Objective:
Find every line below that contains the word "Indicated", and copy each of those lines in full. Matching is case-sensitive.

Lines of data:

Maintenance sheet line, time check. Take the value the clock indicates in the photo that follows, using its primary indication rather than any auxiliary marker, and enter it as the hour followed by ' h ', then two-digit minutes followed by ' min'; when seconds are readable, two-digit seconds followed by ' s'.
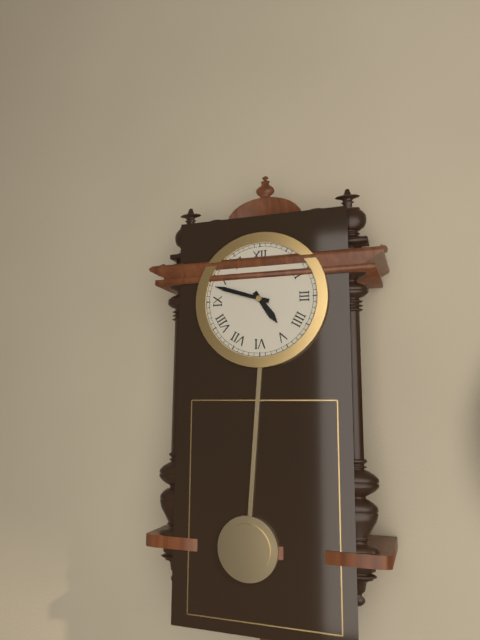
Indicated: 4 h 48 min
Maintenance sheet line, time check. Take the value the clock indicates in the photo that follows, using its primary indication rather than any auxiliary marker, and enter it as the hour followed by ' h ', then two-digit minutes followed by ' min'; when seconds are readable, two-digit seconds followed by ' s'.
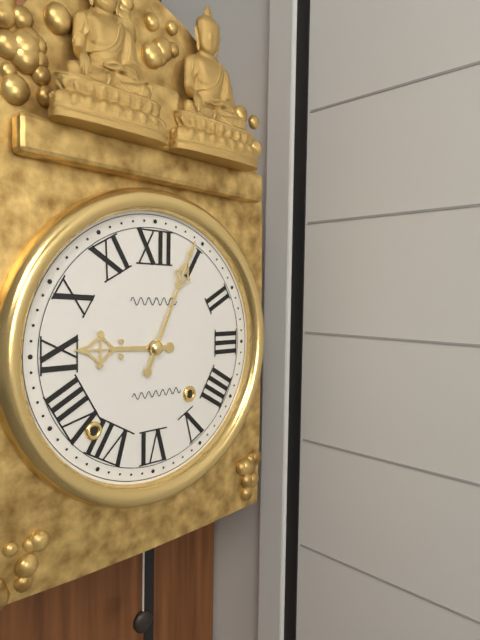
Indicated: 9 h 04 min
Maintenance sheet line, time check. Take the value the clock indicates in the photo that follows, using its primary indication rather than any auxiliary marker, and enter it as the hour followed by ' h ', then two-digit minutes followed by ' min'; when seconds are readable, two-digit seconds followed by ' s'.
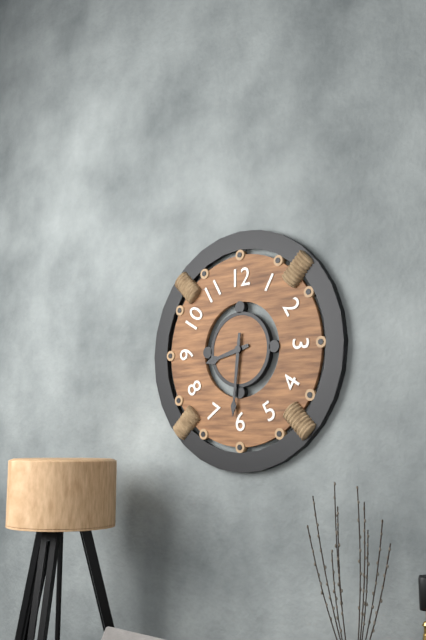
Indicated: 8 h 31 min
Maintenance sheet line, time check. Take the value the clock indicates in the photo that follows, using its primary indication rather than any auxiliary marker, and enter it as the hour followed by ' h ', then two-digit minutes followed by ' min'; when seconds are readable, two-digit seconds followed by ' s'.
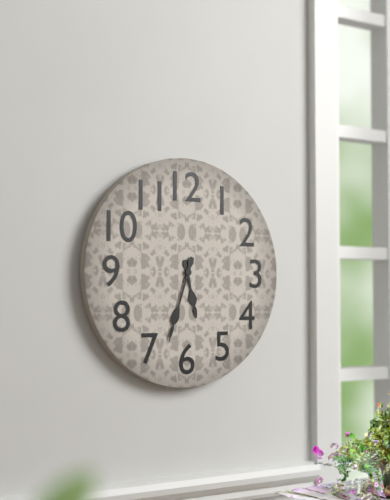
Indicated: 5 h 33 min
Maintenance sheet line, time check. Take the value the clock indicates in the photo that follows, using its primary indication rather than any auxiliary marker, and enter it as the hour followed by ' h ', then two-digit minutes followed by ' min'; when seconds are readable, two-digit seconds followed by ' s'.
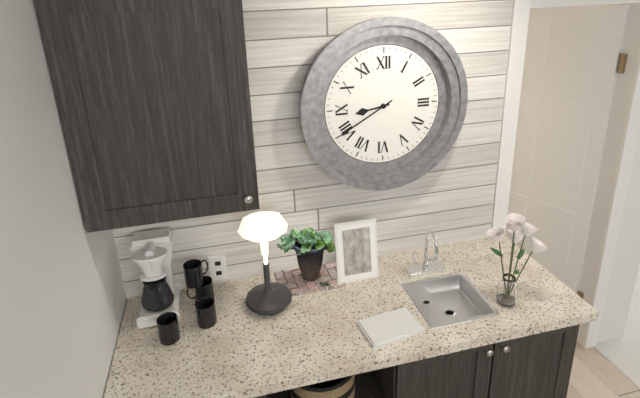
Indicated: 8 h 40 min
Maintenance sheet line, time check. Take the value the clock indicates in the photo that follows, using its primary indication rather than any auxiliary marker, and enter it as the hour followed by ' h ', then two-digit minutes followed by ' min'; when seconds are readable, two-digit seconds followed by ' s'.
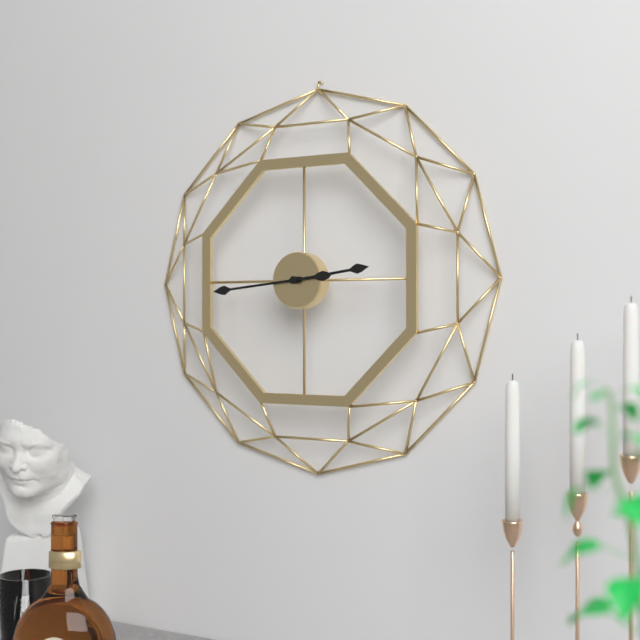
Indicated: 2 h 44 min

==

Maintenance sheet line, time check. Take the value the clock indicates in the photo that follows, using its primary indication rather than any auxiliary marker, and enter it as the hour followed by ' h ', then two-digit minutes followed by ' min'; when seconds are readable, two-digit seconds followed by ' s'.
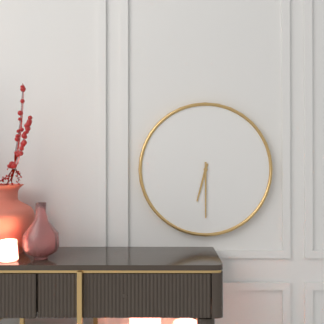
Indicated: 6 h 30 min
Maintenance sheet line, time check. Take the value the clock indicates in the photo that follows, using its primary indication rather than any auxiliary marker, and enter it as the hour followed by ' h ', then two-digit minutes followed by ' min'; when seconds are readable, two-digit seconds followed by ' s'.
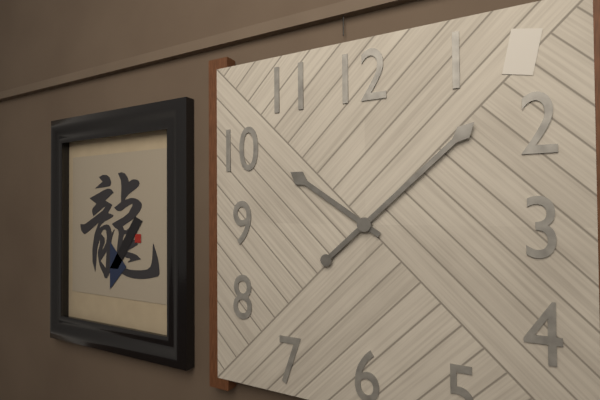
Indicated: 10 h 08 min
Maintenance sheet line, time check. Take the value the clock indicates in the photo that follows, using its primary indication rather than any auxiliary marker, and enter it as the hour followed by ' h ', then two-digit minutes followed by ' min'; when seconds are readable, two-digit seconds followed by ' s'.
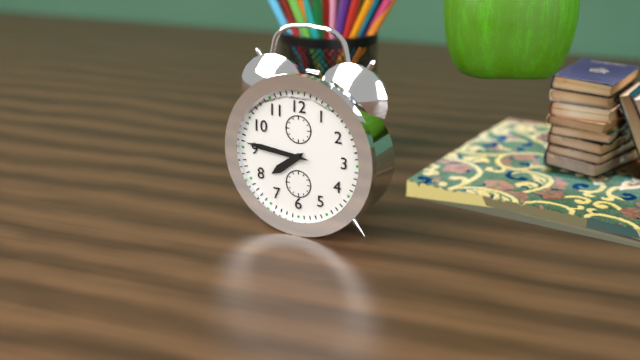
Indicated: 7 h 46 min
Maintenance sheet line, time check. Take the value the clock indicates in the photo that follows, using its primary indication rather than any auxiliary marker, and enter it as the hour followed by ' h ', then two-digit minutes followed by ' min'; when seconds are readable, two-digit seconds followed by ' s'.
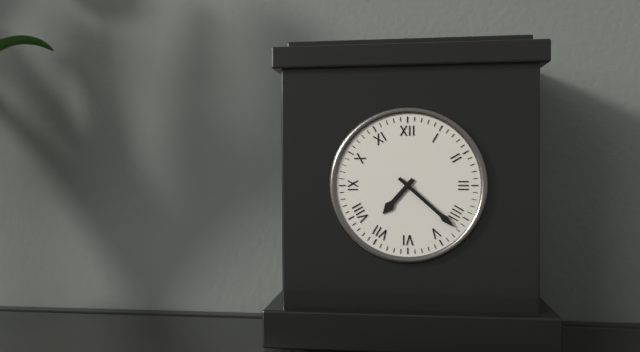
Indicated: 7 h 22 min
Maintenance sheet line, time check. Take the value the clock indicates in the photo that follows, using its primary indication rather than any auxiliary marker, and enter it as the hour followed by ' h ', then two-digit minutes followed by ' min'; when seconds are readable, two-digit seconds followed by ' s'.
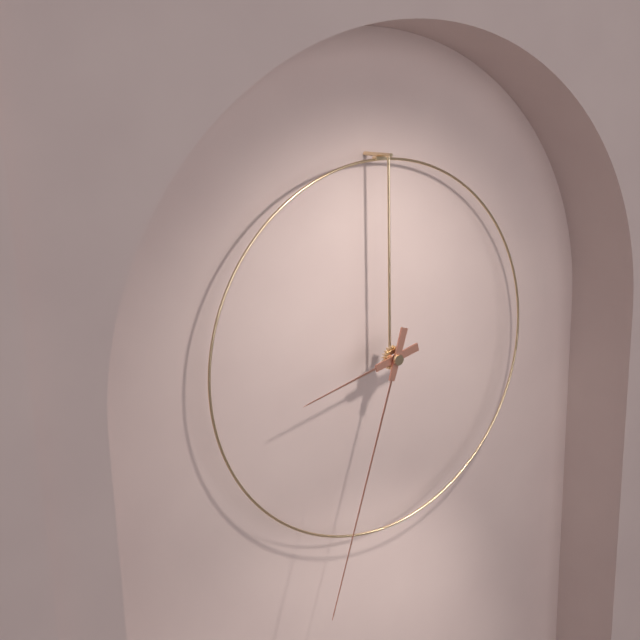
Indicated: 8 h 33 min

Output for this exercise:
Indicated: 4 h 48 min
Indicated: 9 h 04 min
Indicated: 8 h 31 min
Indicated: 5 h 33 min
Indicated: 8 h 40 min
Indicated: 2 h 44 min
Indicated: 6 h 30 min
Indicated: 10 h 08 min
Indicated: 7 h 46 min
Indicated: 7 h 22 min
Indicated: 8 h 33 min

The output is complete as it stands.